We would be ok...we would go to this...because we were together...

...

...

...

...

...

...

No!

I pulled away from the vision as I crumbled down to my knees, the pregame looked at me shocked and surprised, "w-what's wrong?" he asked, "I-I'm doing w-what you told me...?" he repeated confused, "you...you made him join..." I mumbled.

"H-Huh?" he asked, "it wasn't enough that you made yourself join...I thought it would have been the other way around, but no you made Saihara join the killing game with you" I accused him, "what the FUCK is wrong with you?" I screamed.

"Y-You s-still don't understand!" he tried to reason but I brushed him off, "SO WHAT? SO WHAT IF YOU DON'T LIKE THE PERSON YOU ARE?! SO WHAT IF PEOPLE TOOK ADVANTAGE OF YOU!?! WHO THE FUCK CARES! IT WAS YOUR LIFE TO LIVE NOT THERES! SO WHY DID YOU THROW IT AWAY!?!" I screamed.

The pregame looked at me shocked, "you're not the one who gets to decide if you don't deserve to exist alright?
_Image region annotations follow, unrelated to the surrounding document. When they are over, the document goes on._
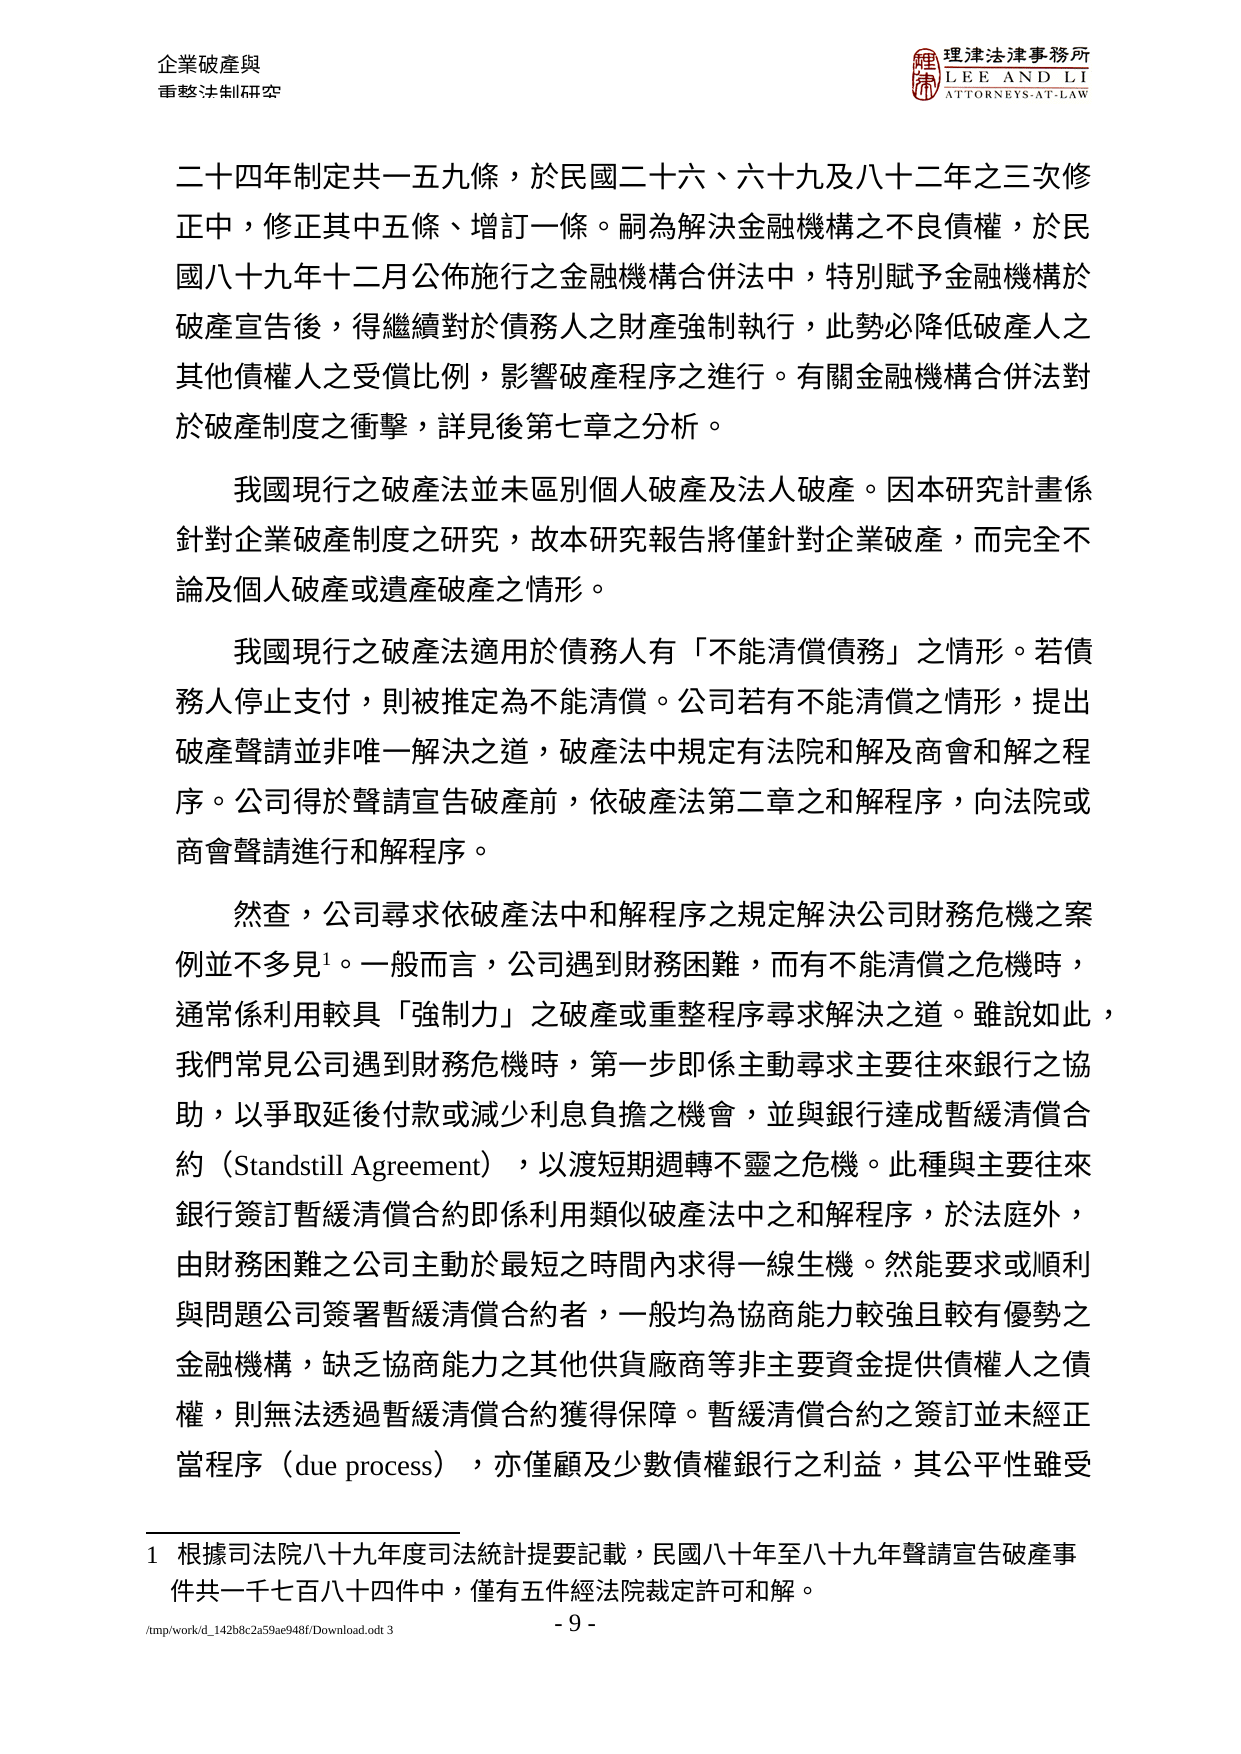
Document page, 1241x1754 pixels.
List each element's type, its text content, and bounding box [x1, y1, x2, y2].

text 二十四年制定共一五九條，於民國二十六、六十九及八十二年之三次修正中，修正其中五條、增訂一條。嗣為解決金融機構之不良債權，於民國八十九年十二月公佈施行之金融機構合併法中，特別賦予金融機構於破產宣告後，得繼續對於債務人之財產強制執行，此勢必降低破產人之其他債權人之受償比例，影響破產程序之進行。有關金融機構合併法對於破產制度之衝擊，詳見後第七章之分析。 [175, 146, 1094, 446]
text 我國現行之破產法適用於債務人有「不能清償債務」之情形。若債務人停止支付，則被推定為不能清償。公司若有不能清償之情形，提出破產聲請並非唯一解決之道，破產法中規定有法院和解及商會和解之程序。公司得於聲請宣告破產前，依破產法第二章之和解程序，向法院或商會聲請進行和解程序。 [175, 621, 1094, 871]
text 根據司法院八十九年度司法統計提要記載，民國八十年至八十九年聲請宣告破產事件共一千七百八十四件中，僅有五件經法院裁定許可和解。 [146, 1533, 1094, 1608]
text 我國現行之破產法並未區別個人破產及法人破產。因本研究計畫係針對企業破產制度之研究，故本研究報告將僅針對企業破產，而完全不論及個人破產或遺產破產之情形。 [175, 458, 1094, 608]
text 然查，公司尋求依破產法中和解程序之規定解決公司財務危機之案例並不多見。一般而言，公司遇到財務困難，而有不能清償之危機時，通常係利用較具「強制力」之破產或重整程序尋求解決之道。雖說如此，我們常見公司遇到財務危機時，第一步即係主動尋求主要往來銀行之協助，以爭取延後付款或減少利息負擔之機會，並與銀行達成暫緩清償合約（Standstill Agreement），以渡短期週轉不靈之危機。此種與主要往來銀行簽訂暫緩清償合約即係利用類似破產法中之和解程序，於法庭外，由財務困難之公司主動於最短之時間內求得一線生機。然能要求或順利與問題公司簽署暫緩清償合約者，一般均為協商能力較強且較有優勢之金融機構，缺乏協商能力之其他供貨廠商等非主要資金提供債權人之債權，則無法透過暫緩清償合約獲得保障。暫緩清償合約之簽訂並未經正當程序（due process），亦僅顧及少數債權銀行之利益，其公平性雖受質疑，然其可於短時間內，以最低之成本與大多數債權人達成一清償之合意，亦有其可取之處。故若能擴大破產法中和解之機制，將現普遍為公司及銀行所接受之暫緩清償合約之解決方案融入和解機制中，花費較少之時間與金錢，而可求得危機中之公司得以繼續生存之機會，不啻為危機中之公司之另一選擇。 [175, 883, 1094, 1483]
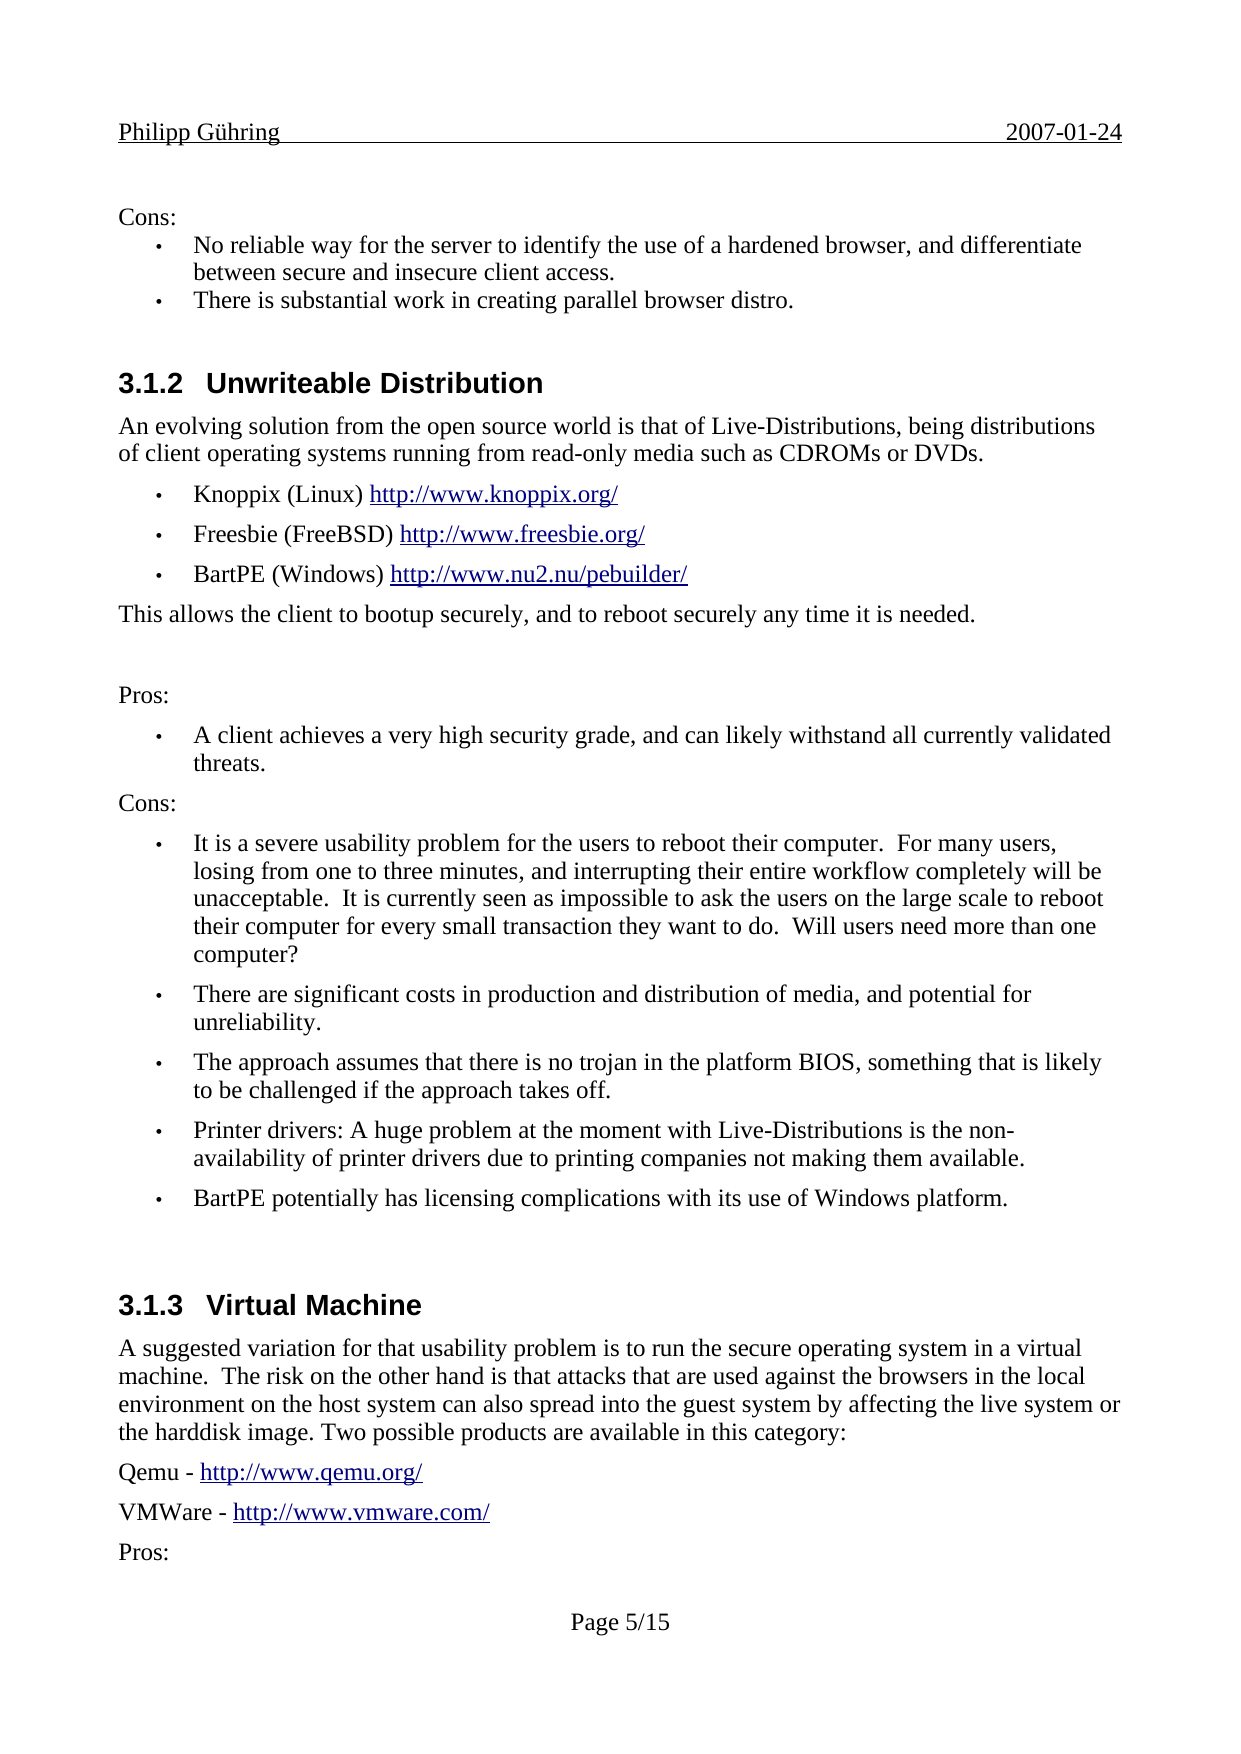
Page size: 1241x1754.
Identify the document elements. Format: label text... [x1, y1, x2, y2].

list Printer drivers: A huge problem at the moment with Live-Distributions is the non-availability of printer drivers due to printing companies not making them available. [156, 1116, 1122, 1171]
list There is substantial work in creating parallel browser distro. [156, 286, 1122, 314]
text Pros: [118, 681, 1122, 708]
list Freesbie (FreeBSD) http://www.freesbie.org/ [156, 520, 1122, 548]
text An evolving solution from the open source world is that of Live-Distributions, being distributions of client operating systems running from read-only media such as CDROMs or DVDs. [118, 412, 1122, 467]
list It is a severe usability problem for the users to reboot their computer. For many users, losing from one to three minutes, and interrupting their entire workflow completely will be unacceptable. It is currently seen as impossible to ask the users on the large scale to reboot their computer for every small transaction they want to do. Will users need more than one computer? [156, 829, 1122, 968]
list There are significant costs in production and distribution of media, and potential for unreliability. [156, 980, 1122, 1036]
list Knoppix (Linux) http://www.knoppix.org/ [156, 480, 1122, 507]
subtitle Unwriteable Distribution [118, 367, 1122, 399]
list A client achieves a very high security grade, and can likely withstand all currently validated threats. [156, 721, 1122, 776]
text This allows the client to bootup securely, and to reboot securely any time it is needed. [118, 600, 1122, 628]
text Cons: [118, 203, 1122, 231]
text Cons: [118, 789, 1122, 817]
list No reliable way for the server to identify the use of a hardened browser, and differentiate between secure and insecure client access. [156, 231, 1122, 286]
text Qemu - http://www.qemu.org/ [118, 1458, 1122, 1486]
list BartPE (Windows) http://www.nu2.nu/pebuilder/ [156, 560, 1122, 588]
text VMWare - http://www.vmware.com/ [118, 1498, 1122, 1526]
list BartPE potentially has licensing complications with its use of Windows platform. [156, 1184, 1122, 1212]
text A suggested variation for that usability problem is to run the secure operating system in a virtual machine. The risk on the other hand is that attacks that are used against the browsers in the local environment on the host system can also spread into the guest system by affecting the live system or the harddisk image. Two possible products are available in this category: [118, 1334, 1122, 1445]
list The approach assumes that there is no trojan in the platform BIOS, something that is likely to be challenged if the approach takes off. [156, 1048, 1122, 1103]
text Pros: [118, 1538, 1122, 1566]
subtitle Virtual Machine [118, 1289, 1122, 1322]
NO ONE gets to decide that...that's what...that's what..." I started as I sat against the wall.

"My classmates think I'm a horrible person because of what I did, some are probably thinking it would have been better if I had just died or if I had never even existed in the first place, you said you wish you didn't create me...but you know what?" I told him.

"I CHOOSE TO BE ALIVE STILL! And I'm not going to die just because of what assholes think of me or tell me!" I screamed, pregame was in tears, "o-of course y-you would say that..." he said jokingly.

I glared at him as he leaned down against the same cracked wall as me, "I w-wish...I h-had someone like you...I w-wish s-someone h-had stopped us...b-but..." he trailed off as he sighed longingly.

"It's to l-late..." he said regretfully as he looked at me, "I o-only have...o-one memory left...l-left to give you..." he told me as he reached out his hand I shifted away. He frowned, "w-why...why a-are you...?" he asked questioningly before he looked down.

"I...I m-messed up with you...I-I'm sorry..." he said, "I h-hurt you...and I-I'm sorry...I-I'm sorry I b-brought up p-painful memories...I k-know what I-I've done is u-unforgivable but..." he once again reached for me.

"P-Please...trust me...j-just one last time..." he begged, the room crumbled around more, the space we were in growing smaller with each passing second. I took his hand.